In my experience, most complaints levelled at after-market gas shocks are due to the rider’s expectations of the adjustability benefits being raised excessively by the manufacturer’s advertising hype. Once a suitable unit is matched to a particular application, then the ability to perfectly compensate for load differences by changing the pressure is a valuable benefit, although unless the unit also has adjustable damping, then that can not be optimum throughout the full range of loading conditions. —Do not expect to match any old gas shock to your bike just by changing the pressure, it doesn’t work like that.


This is necessary to prevent uncontrolled oscillations in the suspension. Imagine that a large bump has fully compressed a suspension strut; at that instant, energy is stored in the spring as potential energy. As the spring returns to its static length it gives up this energy, which if there were no damping, would be transferred entirly to the mass of the bike in the form of kinetic energy ( energy of motion ). This would cause the suspension to extend well beyond its normal position. This will have transferred the kinetic energy back into stored energy in the spring, which will then repeat the whole process again in the opposite direction. Thus after any disturbance, we would proceed down the road as if on a pogo stick. The introduction of damping will absorb some or all of the energy imparted to the suspension by the bump and hence the oscillation will be reduced or eliminated, depending on the degree of damping. The energy absorbed by the damper will be changed into heat, and this is why hard worked suspensions, such as in motocross, sometimes overheat. A damper is an energy absorber and should be matched to the rate of the springing medium, and the type of use of the machine.

Before the introduction of hydraulics, dampers were of the friction variety and their characteristics were precisely the opposite to those required. The STatic frICTIONal force ( often called STICTION ) was high, but once the damper moved the friction dropped somewhat. But since a damper can only absorb energy when moving, obtaining adequate damping involved excessively high stiction, hence a large force was necessary to start the suspension moving. This meant that the ride was harsh and insensitive to small bumps. Any form of stiction is detrimental to suspension performance.
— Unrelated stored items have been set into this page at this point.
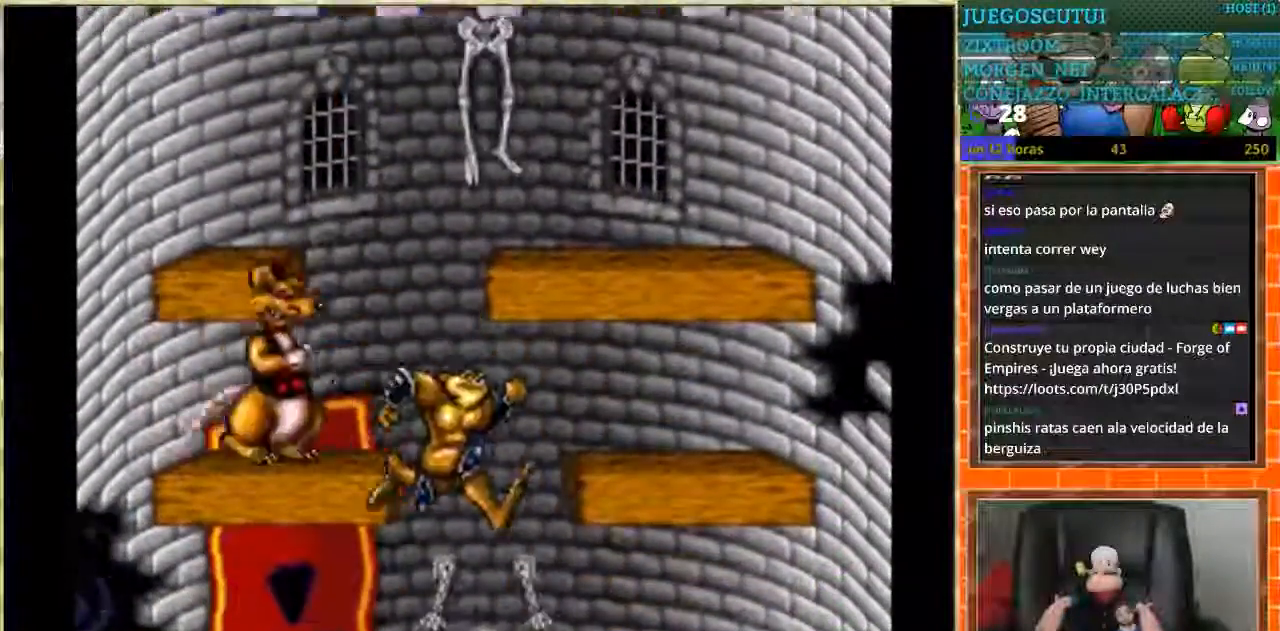
Gameplay with a controller (Nintendo layout); each line is a JSON object with the inputs held at the frame after it. "events" lists button and stick changes between this image and that frame as [ms after this image, input, new state], when the widget could be followed in between. Not read: L3 R3.
{"buttons": ["DPAD_LEFT"], "events": [[134, "DPAD_RIGHT", "up"], [167, "DPAD_LEFT", "down"]]}
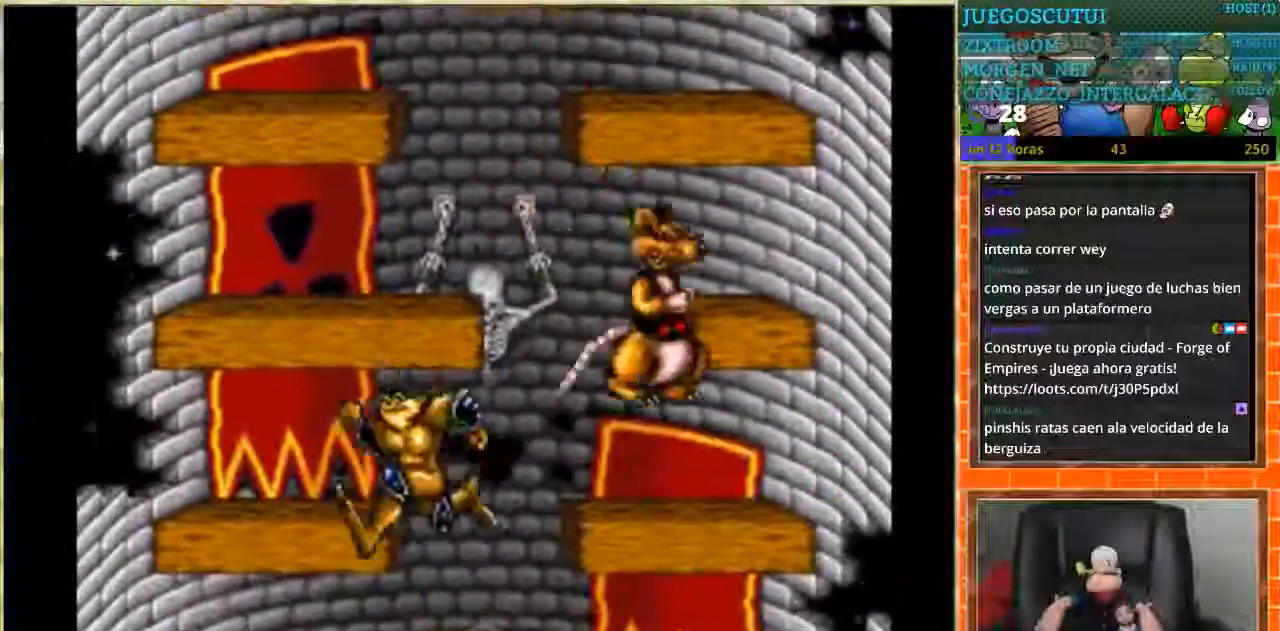
{"buttons": [], "events": [[100, "DPAD_LEFT", "up"], [133, "DPAD_RIGHT", "down"], [467, "DPAD_RIGHT", "up"]]}
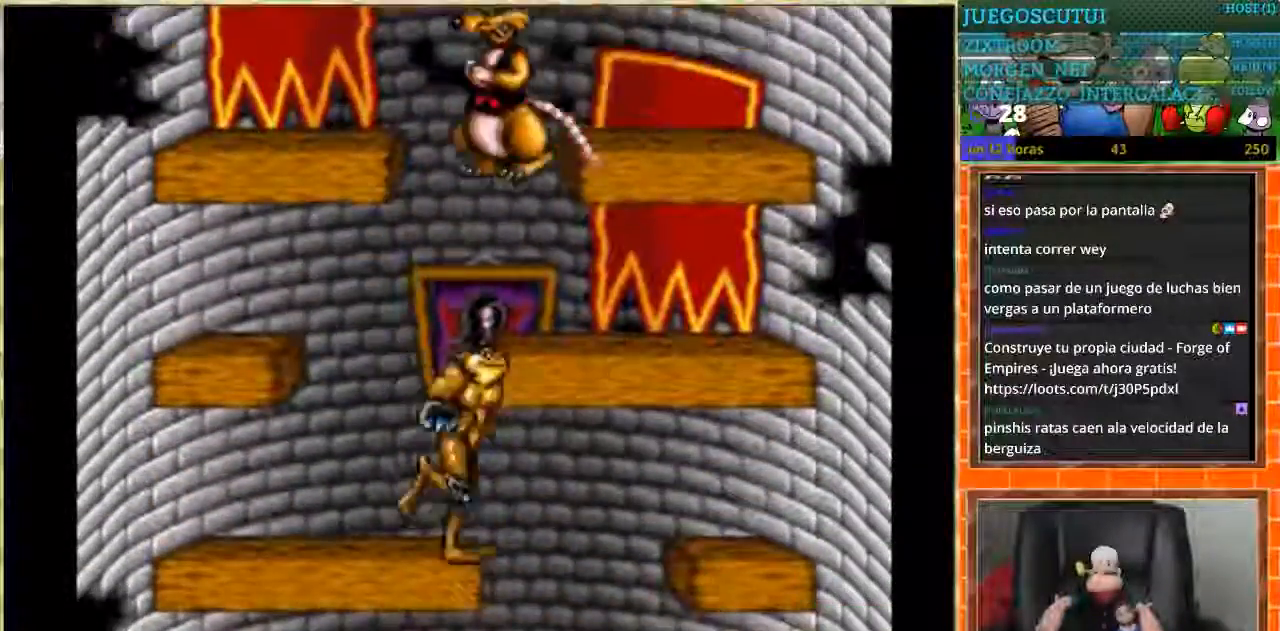
{"buttons": ["DPAD_LEFT"], "events": [[67, "L1", "down"], [100, "L1", "up"], [267, "DPAD_LEFT", "down"]]}
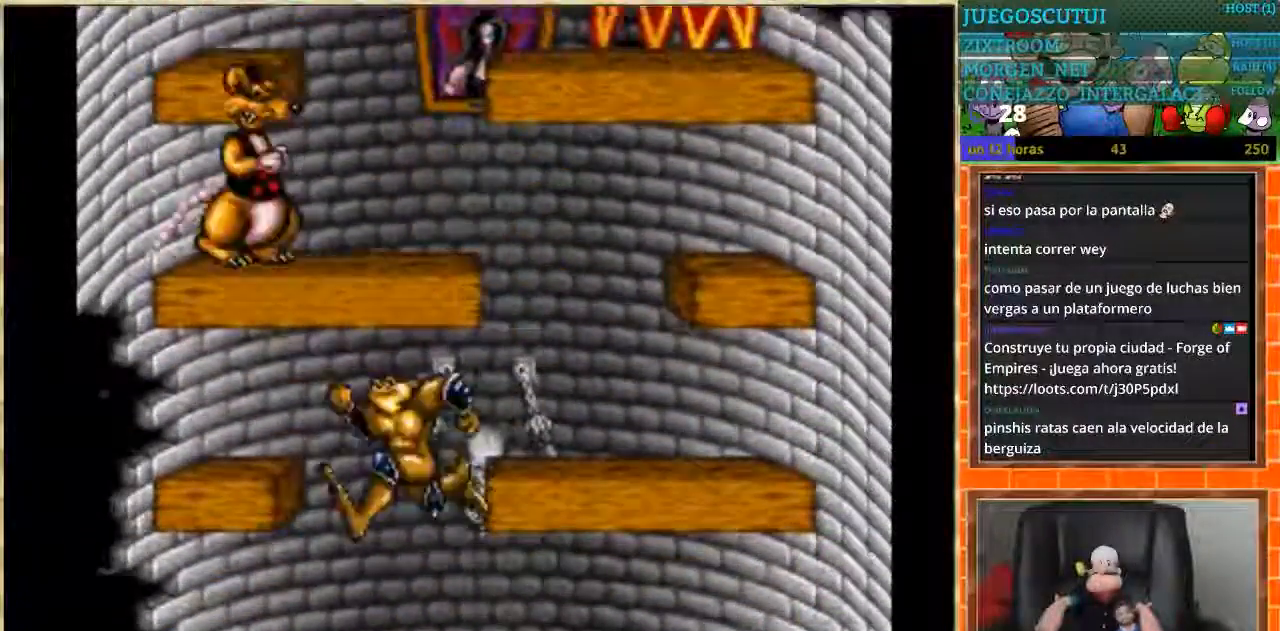
{"buttons": ["DPAD_RIGHT"], "events": [[134, "DPAD_LEFT", "up"], [134, "DPAD_RIGHT", "down"]]}
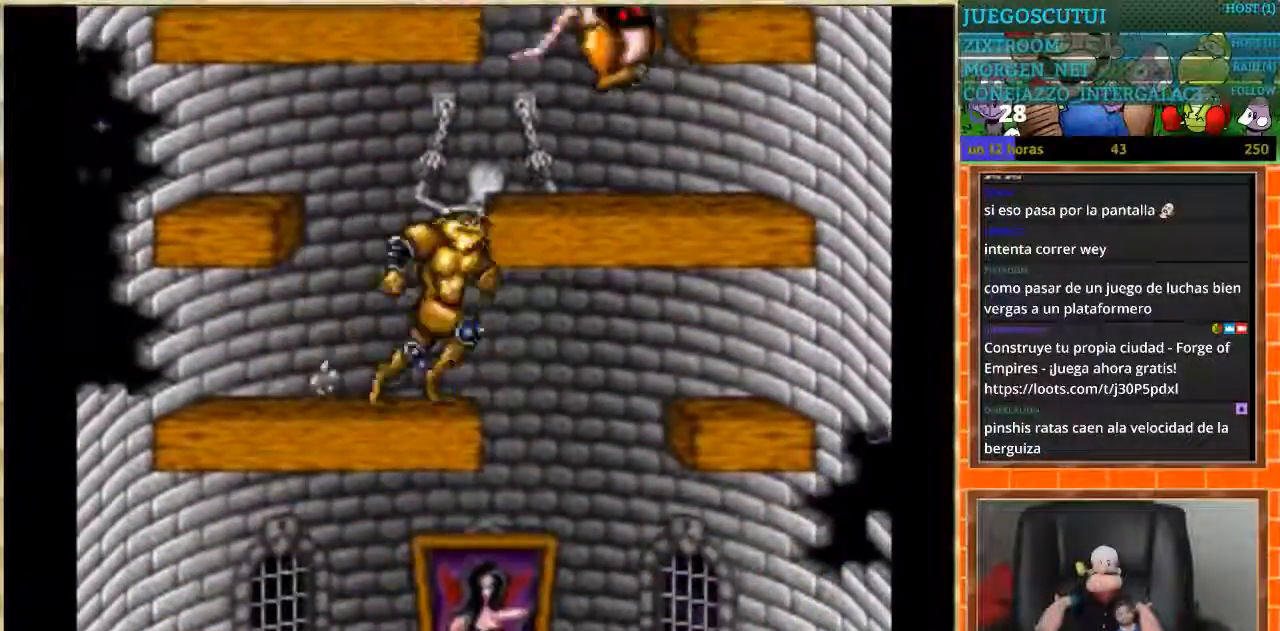
{"buttons": ["DPAD_RIGHT"], "events": [[100, "DPAD_RIGHT", "up"], [133, "DPAD_LEFT", "down"], [467, "DPAD_LEFT", "up"], [467, "DPAD_RIGHT", "down"]]}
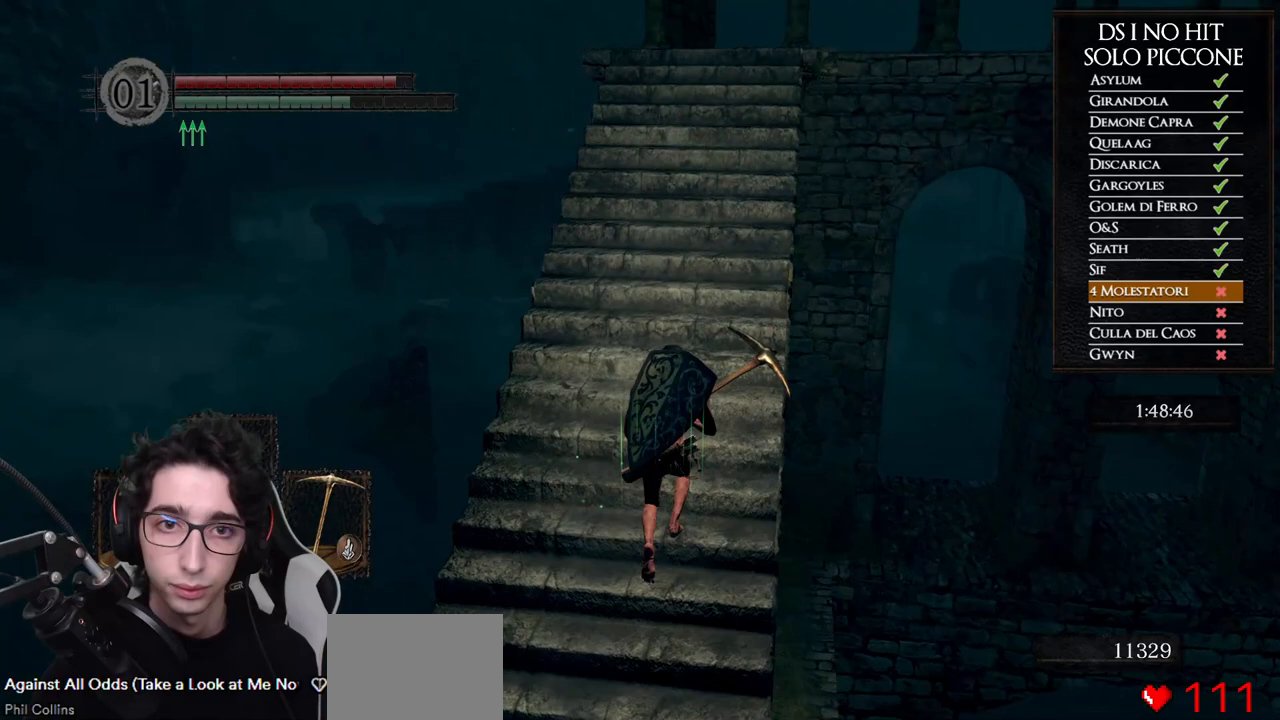
Gameplay with a controller (Xbox layout); each line is a JSON object with the inputs held at the frame after it (dt_ms = milliseconds from this image to that frame). "button_events" lists button changes between this image and that frame as [ms after this image, input, new state], when the widget could be followed in between (sticks are given only as held states).
{"dt_ms": 500, "buttons": [], "left_stick": "up-right", "right_stick": "down-left", "button_events": []}
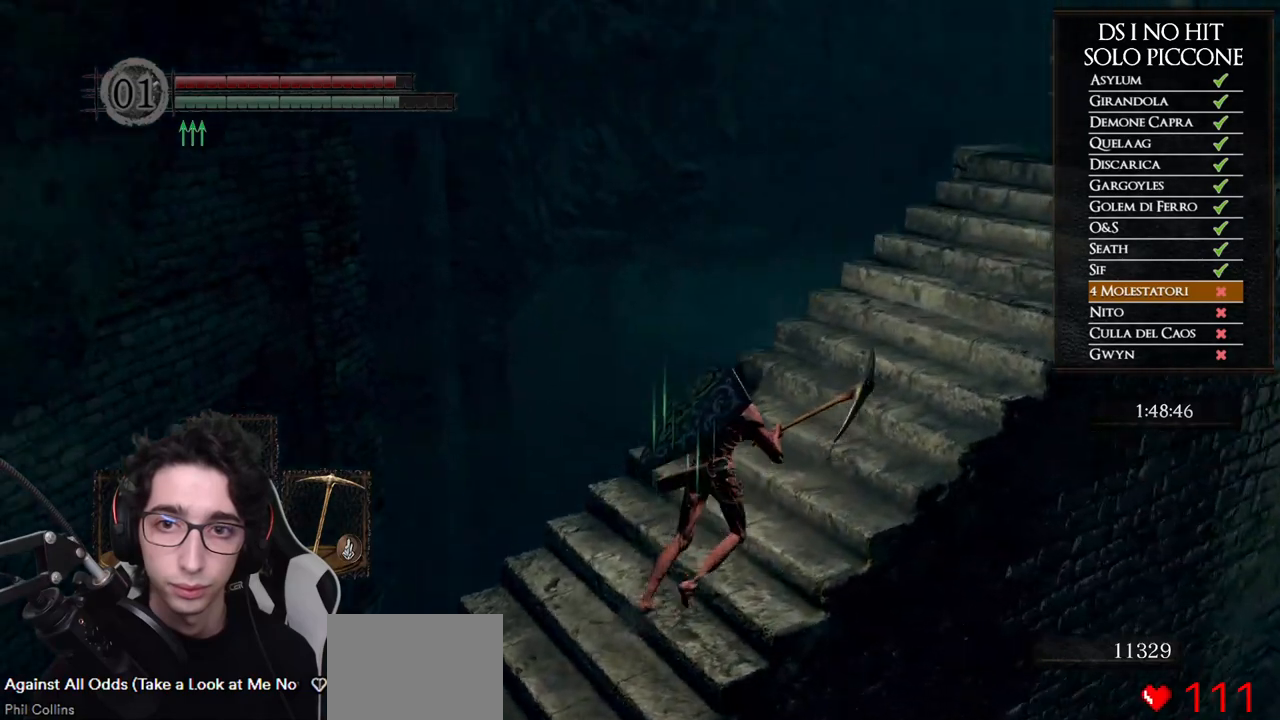
{"dt_ms": 500, "buttons": [], "left_stick": "left", "right_stick": "down-left", "button_events": []}
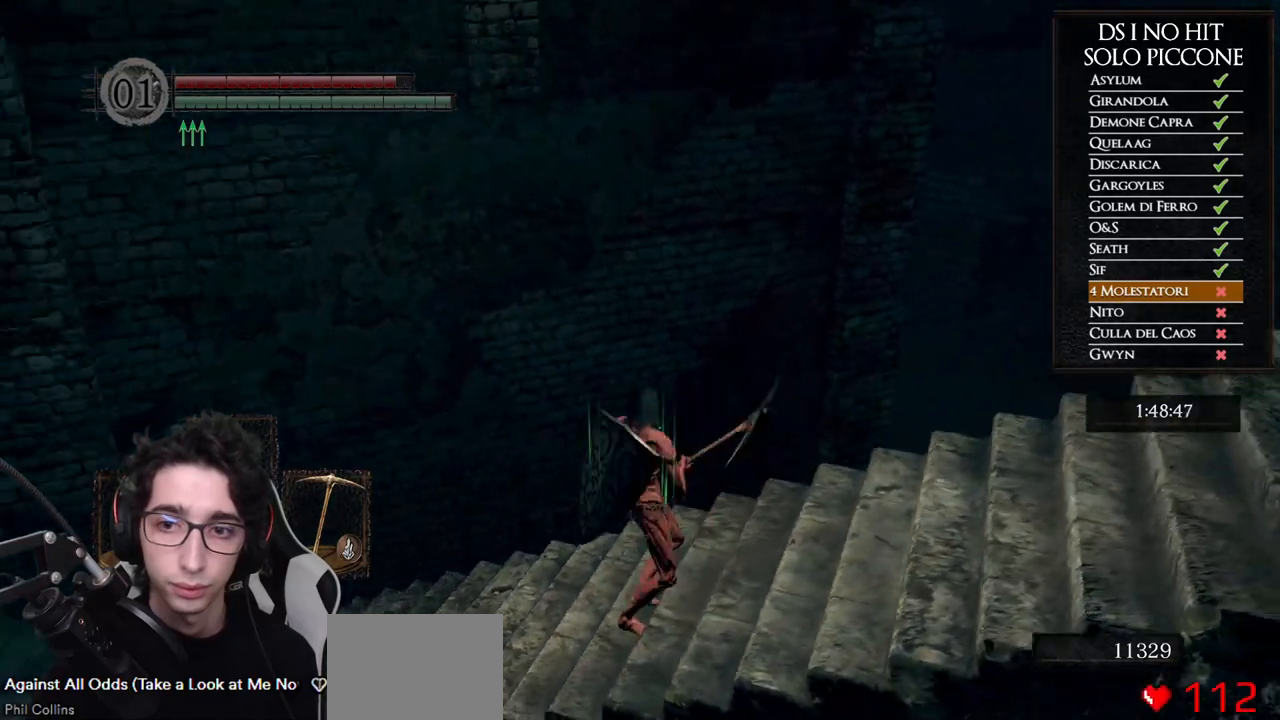
{"dt_ms": 500, "buttons": [], "left_stick": "center", "right_stick": "center", "button_events": []}
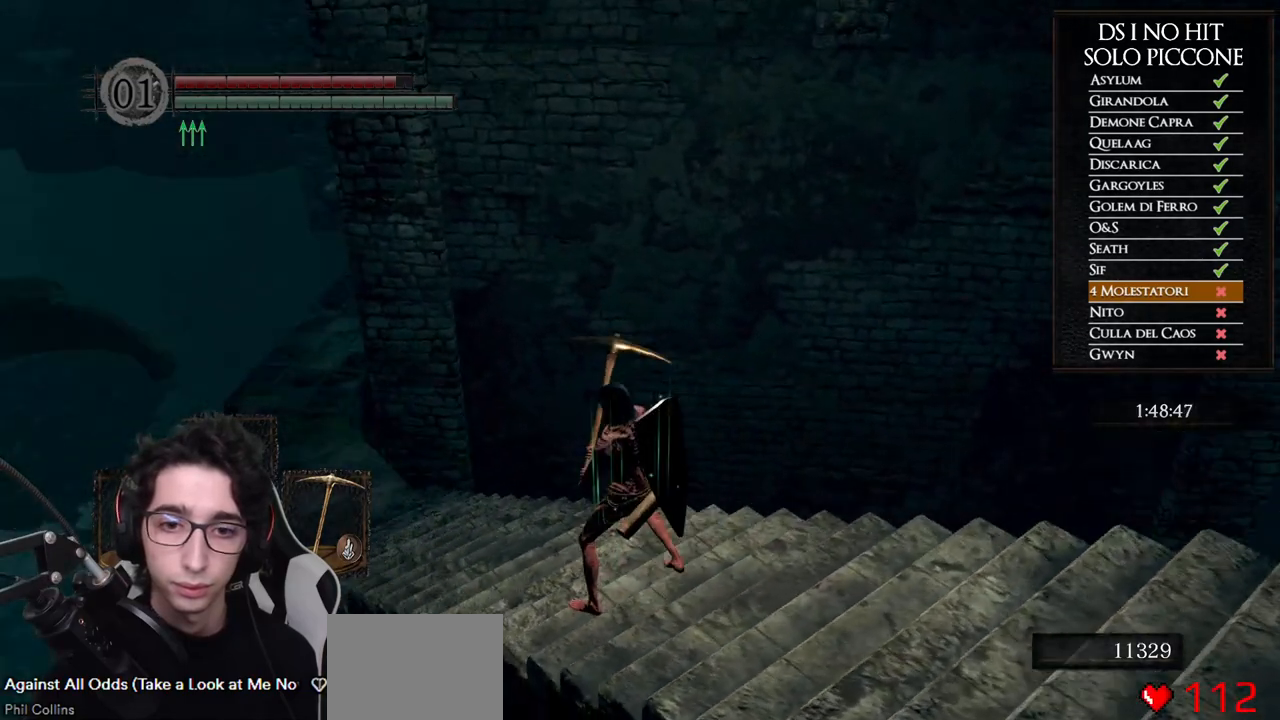
{"dt_ms": 500, "buttons": [], "left_stick": "center", "right_stick": "center", "button_events": []}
By contrast, hydraulic dampers begin to move with a minimum of force, so providing sensitivity at low rates of motion, while high damping forces are available as the speed of the damper rises. The seals and rod support bushes introduce some stiction and the manufacturers reduce this as much as possible, sometimes seals are made of PTFE., a low friction — non-stick material.

Hydraulic dampers can be endowed with various characteristics by their internal design — e.g. one way damping only, two way damping with different rates for bump and rebound, dead spots in the movement and so forth. Early on, one-way damping only was quite common, on rebound only. The reasoning for this, was to present the minimum resistance to wheel movement after hitting a bump, transmitting the minimum force to the sprung part of the machine for the rider’s comfort. Rebound was considered less important from the comfort point of view, and so all the damping was applied in this phase, requiring approximately double the damping forces that would have been necessary had equal damping be applied in each direction. This approach has several disadvantages, the reasoning may have been sound from the comfort aspect when negotiating a single bump but could give rise to a serious problem when crossing a corrugated surface. Each bump compresses the suspension quickly (because of the absence of damping) while the subsequent recoil stroke is slowed by the heavy damping. This may prevent the suspension from returning to its static position before the next bump. The rapid repetition of this action may soon ratchet the suspension into a fully compressed state, so giving the effect of a solid frame. Even single bumps can cause trouble with one way damping. At high speed the heavier rebound damping may prevent the wheel from maintaining contact with the ground as the wheel passes the crest of the bump, in a straight line this reduces traction and braking, which is bad enough but if this happens when cornering the result may be more serious.

It is now almost universal to have two-way damping, but not equal amounts for the two directions. This would cause ride harshness and so a compromise must be struck. The ratio of bump to rebound damping used varies with the intended use of the machine, and some expensive racing units have provision for the independent adjustment in the two directions. For non-adjustable units the ratio may be fixed typically around the 1:4 to 1:2 region.

In a normal hydraulic unit there are two types of damping — viscous and hydrodynamic. Viscous damping arises from the shearing action of the fluid and the force produced is proportional to the speed of damper movement. Hydrodynamic damping is proportional to the square of the damper velocity, and is due to the mass transfer of fluid within the strut. This is the characteristic obtained by forcing the fluid rapidly through an orifice.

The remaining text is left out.